Pianist Hasaan Ibn Ali (1931-80) was a local Philadelphia player who had an impact on John Coltrane, McCoy Tyner and many others. He took the larger jazz world by storm in 1965 when The Max Roach Trio Featuring the Legendary Hasaan was released on Atlantic Records. The label was so impressed, they set him up to record his own album later that year, but it was never mixed or released. Thirteen years later, the tapes went up in flames in a New Jersey warehouse. While the recordings were thought lost forever, copies were believed to exist. And they did! Once located, the audio was restored and released earlier this year as Metaphysics: The Lost Atlantic Album. It has become one of the most critically acclaimed jazz albums of the year.
But Ibn Ali’s story has a side not documented on either of those previous releases. Alan Sukoenig and saxophonist David Shrier were students at the University of Pennsylvania in 1962, when Shrier told Sukoenig about an incredible pianist he had just heard at a club. It wasn’t long before the three became friends. Over the next three years, Shrier and Sukoenig captured their soon-to-be-legendary friend on tape, playing standards and some originals.

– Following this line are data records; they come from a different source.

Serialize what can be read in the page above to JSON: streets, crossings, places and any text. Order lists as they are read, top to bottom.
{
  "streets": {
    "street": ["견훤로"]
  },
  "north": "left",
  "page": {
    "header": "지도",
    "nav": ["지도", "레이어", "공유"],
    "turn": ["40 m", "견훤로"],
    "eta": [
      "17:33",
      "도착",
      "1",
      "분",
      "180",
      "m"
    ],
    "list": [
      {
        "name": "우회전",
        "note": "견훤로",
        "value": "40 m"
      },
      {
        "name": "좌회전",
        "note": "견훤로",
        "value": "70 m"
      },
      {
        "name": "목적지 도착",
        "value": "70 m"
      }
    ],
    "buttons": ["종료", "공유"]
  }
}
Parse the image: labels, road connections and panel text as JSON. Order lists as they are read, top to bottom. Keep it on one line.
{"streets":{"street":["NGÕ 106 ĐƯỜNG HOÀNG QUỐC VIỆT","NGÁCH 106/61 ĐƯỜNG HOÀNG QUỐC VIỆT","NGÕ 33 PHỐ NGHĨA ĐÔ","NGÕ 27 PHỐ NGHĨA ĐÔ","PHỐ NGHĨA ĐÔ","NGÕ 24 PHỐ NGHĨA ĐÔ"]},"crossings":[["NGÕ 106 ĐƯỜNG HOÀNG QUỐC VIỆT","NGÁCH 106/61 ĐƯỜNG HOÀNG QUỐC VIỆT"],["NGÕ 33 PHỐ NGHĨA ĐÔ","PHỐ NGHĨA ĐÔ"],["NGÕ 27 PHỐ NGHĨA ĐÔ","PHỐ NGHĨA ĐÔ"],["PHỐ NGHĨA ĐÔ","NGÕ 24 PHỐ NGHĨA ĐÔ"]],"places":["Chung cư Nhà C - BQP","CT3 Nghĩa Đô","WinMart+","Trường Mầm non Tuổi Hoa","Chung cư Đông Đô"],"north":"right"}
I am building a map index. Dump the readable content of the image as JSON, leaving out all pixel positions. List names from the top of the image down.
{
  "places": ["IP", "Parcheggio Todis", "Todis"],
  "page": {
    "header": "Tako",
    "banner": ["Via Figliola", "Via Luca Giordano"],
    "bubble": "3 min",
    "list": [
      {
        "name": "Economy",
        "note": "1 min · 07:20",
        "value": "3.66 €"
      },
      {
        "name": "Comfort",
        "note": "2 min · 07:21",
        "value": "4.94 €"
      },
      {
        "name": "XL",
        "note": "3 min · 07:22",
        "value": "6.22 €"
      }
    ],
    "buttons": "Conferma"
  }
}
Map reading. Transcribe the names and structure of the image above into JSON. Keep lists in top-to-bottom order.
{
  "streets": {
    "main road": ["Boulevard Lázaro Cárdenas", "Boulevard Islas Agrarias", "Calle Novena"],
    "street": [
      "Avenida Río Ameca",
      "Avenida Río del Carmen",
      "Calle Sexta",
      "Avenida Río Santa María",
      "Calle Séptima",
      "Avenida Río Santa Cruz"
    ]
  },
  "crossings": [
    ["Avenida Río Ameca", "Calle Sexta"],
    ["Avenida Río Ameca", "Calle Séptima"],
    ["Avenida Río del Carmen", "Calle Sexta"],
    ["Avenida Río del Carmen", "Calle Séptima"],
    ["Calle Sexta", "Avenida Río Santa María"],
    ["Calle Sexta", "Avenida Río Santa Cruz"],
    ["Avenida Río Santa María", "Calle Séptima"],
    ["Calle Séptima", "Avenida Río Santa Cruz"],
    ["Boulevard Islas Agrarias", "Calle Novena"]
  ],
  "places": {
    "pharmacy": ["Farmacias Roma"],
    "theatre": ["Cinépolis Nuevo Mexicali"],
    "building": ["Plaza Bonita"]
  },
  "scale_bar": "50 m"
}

The best of these tapes are now collected on Retrospect in Retirement of Delay: The Solo Recordings, due out November 19, 2021 from Omnivore Recordings on CD and Digital. Produced by the team of Sukoenig, Lewis Porter, and Grammy®-winner Cheryl Pawelski, the two-CD/Digital set also features restoration and mastering by Grammy®-winner Michael Graves, essays by Sukoenig, Porter, and pianist Matthew Shipp, and previously unseen photos taken by Sukoenig. A four-LP vinyl version is due in 2022.
These 21 tracks reveal the intimate side of Hasaan Ibn Ali, with poetic, imaginative, even breathtaking performances that the world hasn’t known existed. And for the first time, hear the unique magic of the artist playing standards.
According to co-producer Sukoenig: “This release by Omnivore is the fulfillment of a 55-year dream. Over the history of jazz, there have been many fine musicians, but far fewer wondrous ones. Hasaan Ibn Ali is in that class. I've been listening to these solo improvisations for over half a century. Not only haven't they paled, the best of them have, if anything, become even more impressive. That’s exceedingly rare for improvised music, created in the moment for the moment. I’m so happy that I can finally share Hasaan’s solo recordings with the world.”